The path forks on the far side of the crossing. A kestrel hovers, dips, hovers and lands. I rush over in between speeding cars and bear right, skirting the electric fence, the grass shorn back to bare earth. In the field between the chalk bridleway and a row of houses, two men struggle gamely with an inflatable kangaroo. It’s a spring afternoon and I am in rural Sussex, looking to get marginally lost. My coat is stashed in my bag, my sleeves rolled up to the mild sun.
I am tired of walking in the city. Of dodging traffic, heaving my son’s pushchair up high kerbs, swerving through crowds at bus stops. The late cold of winter and the non arrival of spring have left me feeling desperate for something greener, more languid, less in tune with the gale force gusts that blast the streets and sweep through my mind.
This is the first day of something approaching warmth. I have finished work early, closed my laptop on unsaved documents, left so–called urgent emails left unanswered. My boots are dusty with mud from their last outing, a day–long yomp around Langdale in the Lake District last September. They have gone unworn during the icier months, the relentlessness of parenthood and the occasional pull of the icy sea taking precedence.
I walk the same path that I took towards Whitehawk in January, Brighton and Hove sitting in a hazy bowl to the west, the Downs lifting up on the horizon. I cross over Race Hill and pass along the inside of the race track and Whitehawk Camp. I am not inclined to stop and look for the first butterflies of the season. I need to get away from buildings, from people. This is Edgeland, where the city meets the country. I need a full escape.
It’s after walking the sealed track around Woodingdean that I spot the kestrel. She is unperturbed by me and other stragglers strolling this way, her eyes trained on something we’ll never see. The last time I saw one this close was after a cold September swim four years ago in the Cambridgeshire Fens. We were so close then I could feel the glint of unblinking eyes boring into my forehead as I craned my head high in wonder.
My previous trips this way have sent me on the main path, the old drovers road to Lewes. I need something new, hence I have taken this right fork, the kangaroo carriers the kind of welcome I couldn’t have dreamed of. A skylark, invisible without my glasses, pipes me on, through the gate and into Castle Hill Nature Reserve.
My interest in flaneury has until now been city–based. But I’ve found myself unable to enjoy urban environments of late. London has left me cold on my weekly work trips. Brighton’s narrow streets and alleyways are nothing compared with the open expanse of downland to the north and the cold, churning ocean that slams into its beaches. I am struggling with anxiety again. Swimming in the sea is a quick fix, but a long walk in the Downs near my home holds more allure right now. A chance to feel my legs unwind slowly along with my mind over a few hours, rather than the fast blast cure of icy water.
The path traces the top of the escarpment. Herring gulls compete with the skylarks for audio supremacy. They will always win. I can see where the path drops into the valley. There is no need to look at the OS Map in my bag. As I walk I talk, a solitary chat to work through my worries. Work, mostly. My perceived failures. My readiness to anger at the smallest of problems. My shame at my readiness to anger at the smallest of problems. I am watched by a wren on a fencepost. I’m fairly certain he thinks I’ve lost the plot.

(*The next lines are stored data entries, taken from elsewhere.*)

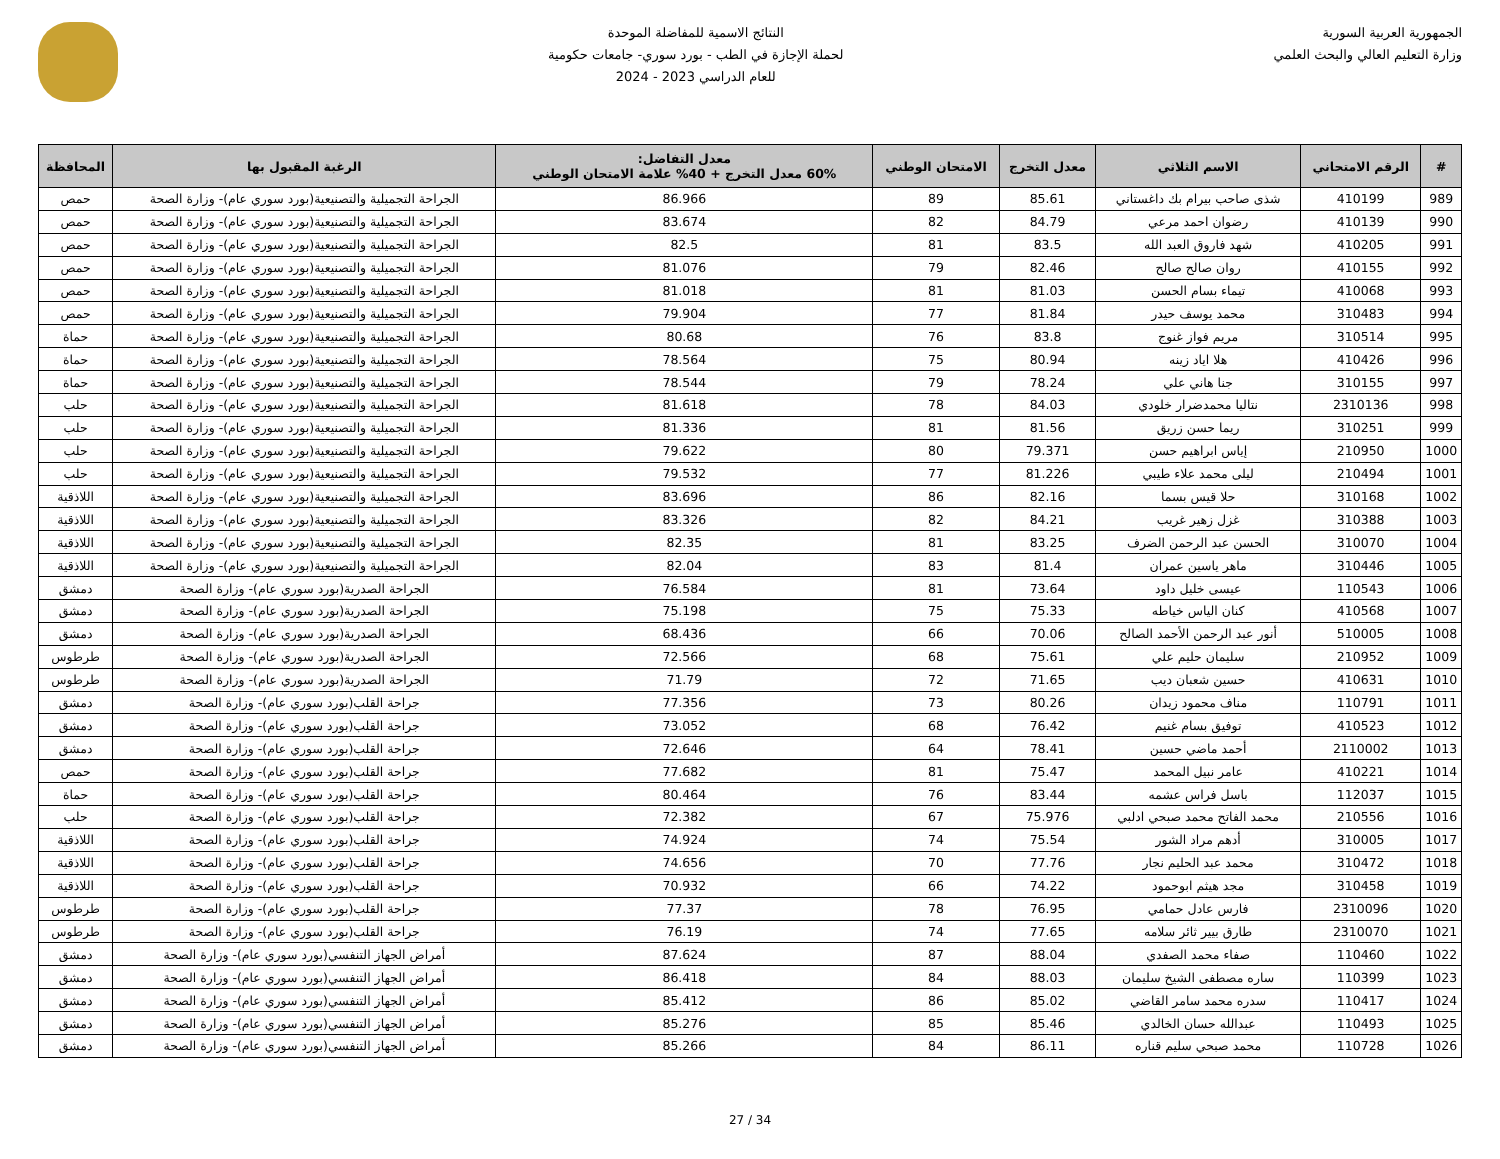الجمهورية العربية السورية
وزارة التعليم العالي والبحث العلمي
النتائج الاسمية للمفاضلة الموحدة
لحملة الإجازة في الطب - بورد سوري- جامعات حكومية
للعام الدراسي 2023 - 2024
| # | الرقم الامتحاني | الاسم الثلاثي | معدل التخرج | الامتحان الوطني | معدل التفاضل: 60% معدل التخرج + 40% علامة الامتحان الوطني | الرغبة المقبول بها | المحافظة |
| --- | --- | --- | --- | --- | --- | --- | --- |
| 989 | 410199 | شذى صاحب بيرام بك داغستاني | 85.61 | 89 | 86.966 | الجراحة التجميلية والتصنيعية(بورد سوري عام)- وزارة الصحة | حمص |
| 990 | 410139 | رضوان احمد مرعي | 84.79 | 82 | 83.674 | الجراحة التجميلية والتصنيعية(بورد سوري عام)- وزارة الصحة | حمص |
| 991 | 410205 | شهد فاروق العبد الله | 83.5 | 81 | 82.5 | الجراحة التجميلية والتصنيعية(بورد سوري عام)- وزارة الصحة | حمص |
| 992 | 410155 | روان صالح صالح | 82.46 | 79 | 81.076 | الجراحة التجميلية والتصنيعية(بورد سوري عام)- وزارة الصحة | حمص |
| 993 | 410068 | تيماء بسام الحسن | 81.03 | 81 | 81.018 | الجراحة التجميلية والتصنيعية(بورد سوري عام)- وزارة الصحة | حمص |
| 994 | 310483 | محمد يوسف حيدر | 81.84 | 77 | 79.904 | الجراحة التجميلية والتصنيعية(بورد سوري عام)- وزارة الصحة | حمص |
| 995 | 310514 | مريم فواز غنوج | 83.8 | 76 | 80.68 | الجراحة التجميلية والتصنيعية(بورد سوري عام)- وزارة الصحة | حماة |
| 996 | 410426 | هلا اياد زينه | 80.94 | 75 | 78.564 | الجراحة التجميلية والتصنيعية(بورد سوري عام)- وزارة الصحة | حماة |
| 997 | 310155 | جنا هاني علي | 78.24 | 79 | 78.544 | الجراحة التجميلية والتصنيعية(بورد سوري عام)- وزارة الصحة | حماة |
| 998 | 2310136 | نتاليا محمدضرار خلودي | 84.03 | 78 | 81.618 | الجراحة التجميلية والتصنيعية(بورد سوري عام)- وزارة الصحة | حلب |
| 999 | 310251 | ريما حسن زريق | 81.56 | 81 | 81.336 | الجراحة التجميلية والتصنيعية(بورد سوري عام)- وزارة الصحة | حلب |
| 1000 | 210950 | إياس ابراهيم حسن | 79.371 | 80 | 79.622 | الجراحة التجميلية والتصنيعية(بورد سوري عام)- وزارة الصحة | حلب |
| 1001 | 210494 | ليلى محمد علاء طيبي | 81.226 | 77 | 79.532 | الجراحة التجميلية والتصنيعية(بورد سوري عام)- وزارة الصحة | حلب |
| 1002 | 310168 | حلا قيس بسما | 82.16 | 86 | 83.696 | الجراحة التجميلية والتصنيعية(بورد سوري عام)- وزارة الصحة | اللاذقية |
| 1003 | 310388 | غزل زهير غريب | 84.21 | 82 | 83.326 | الجراحة التجميلية والتصنيعية(بورد سوري عام)- وزارة الصحة | اللاذقية |
| 1004 | 310070 | الحسن عبد الرحمن الضرف | 83.25 | 81 | 82.35 | الجراحة التجميلية والتصنيعية(بورد سوري عام)- وزارة الصحة | اللاذقية |
| 1005 | 310446 | ماهر ياسين عمران | 81.4 | 83 | 82.04 | الجراحة التجميلية والتصنيعية(بورد سوري عام)- وزارة الصحة | اللاذقية |
| 1006 | 110543 | عيسى خليل داود | 73.64 | 81 | 76.584 | الجراحة الصدرية(بورد سوري عام)- وزارة الصحة | دمشق |
| 1007 | 410568 | كنان الياس خياطه | 75.33 | 75 | 75.198 | الجراحة الصدرية(بورد سوري عام)- وزارة الصحة | دمشق |
| 1008 | 510005 | أنور عبد الرحمن الأحمد الصالح | 70.06 | 66 | 68.436 | الجراحة الصدرية(بورد سوري عام)- وزارة الصحة | دمشق |
| 1009 | 210952 | سليمان حليم علي | 75.61 | 68 | 72.566 | الجراحة الصدرية(بورد سوري عام)- وزارة الصحة | طرطوس |
| 1010 | 410631 | حسين شعبان ديب | 71.65 | 72 | 71.79 | الجراحة الصدرية(بورد سوري عام)- وزارة الصحة | طرطوس |
| 1011 | 110791 | مناف محمود زيدان | 80.26 | 73 | 77.356 | جراحة القلب(بورد سوري عام)- وزارة الصحة | دمشق |
| 1012 | 410523 | توفيق بسام غنيم | 76.42 | 68 | 73.052 | جراحة القلب(بورد سوري عام)- وزارة الصحة | دمشق |
| 1013 | 2110002 | أحمد ماضي حسين | 78.41 | 64 | 72.646 | جراحة القلب(بورد سوري عام)- وزارة الصحة | دمشق |
| 1014 | 410221 | عامر نبيل المحمد | 75.47 | 81 | 77.682 | جراحة القلب(بورد سوري عام)- وزارة الصحة | حمص |
| 1015 | 112037 | باسل فراس عشمه | 83.44 | 76 | 80.464 | جراحة القلب(بورد سوري عام)- وزارة الصحة | حماة |
| 1016 | 210556 | محمد الفاتح محمد صبحي ادلبي | 75.976 | 67 | 72.382 | جراحة القلب(بورد سوري عام)- وزارة الصحة | حلب |
| 1017 | 310005 | أدهم مراد الشور | 75.54 | 74 | 74.924 | جراحة القلب(بورد سوري عام)- وزارة الصحة | اللاذقية |
| 1018 | 310472 | محمد عبد الحليم نجار | 77.76 | 70 | 74.656 | جراحة القلب(بورد سوري عام)- وزارة الصحة | اللاذقية |
| 1019 | 310458 | مجد هيثم ابوحمود | 74.22 | 66 | 70.932 | جراحة القلب(بورد سوري عام)- وزارة الصحة | اللاذقية |
| 1020 | 2310096 | فارس عادل حمامي | 76.95 | 78 | 77.37 | جراحة القلب(بورد سوري عام)- وزارة الصحة | طرطوس |
| 1021 | 2310070 | طارق بيير ثائر سلامه | 77.65 | 74 | 76.19 | جراحة القلب(بورد سوري عام)- وزارة الصحة | طرطوس |
| 1022 | 110460 | صفاء محمد الصفدي | 88.04 | 87 | 87.624 | أمراض الجهاز التنفسي(بورد سوري عام)- وزارة الصحة | دمشق |
| 1023 | 110399 | ساره مصطفى الشيخ سليمان | 88.03 | 84 | 86.418 | أمراض الجهاز التنفسي(بورد سوري عام)- وزارة الصحة | دمشق |
| 1024 | 110417 | سدره محمد سامر القاضي | 85.02 | 86 | 85.412 | أمراض الجهاز التنفسي(بورد سوري عام)- وزارة الصحة | دمشق |
| 1025 | 110493 | عبدالله حسان الخالدي | 85.46 | 85 | 85.276 | أمراض الجهاز التنفسي(بورد سوري عام)- وزارة الصحة | دمشق |
| 1026 | 110728 | محمد صبحي سليم قناره | 86.11 | 84 | 85.266 | أمراض الجهاز التنفسي(بورد سوري عام)- وزارة الصحة | دمشق |
27 / 34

Deep in the valley sit a number of derelict buildings, surrounded by grazing sheep and their suckling lambs. As ever, my anxiety makes me acutely aware of time, even though I have nothing to rush for. But in the spirit of aimless wandering (and taking the chance to assuage my worries), I cut across the open access land, bounding down the steep hill, its grass terraced by soil creep, arriving at what I later discover is the ghost village of Balsdean. My usual curiosity has deserted me, so I leave behind the abandoned barns and outhouses and simply follow the track along the bottom of the valley. A solitary walker in red is at the top of the hill, but otherwise I am alone with the unseen wildlife of this deep valley.
It’s taken me two hours to walk here from my front door. It’ll be another two before I get back. Time enough to get lost walking through wind–shaped gorse, scouring the milky sky for birds I won’t be able to identify, happy that nature rather than the city is working its way into me. I have thrown off the deep tiredness I have felt recently on busy streets. The chalk mud clogs my soles and sends my heart soaring. I am still anxious, but these hills are close enough to let me do battle with worry in a space where I will always win.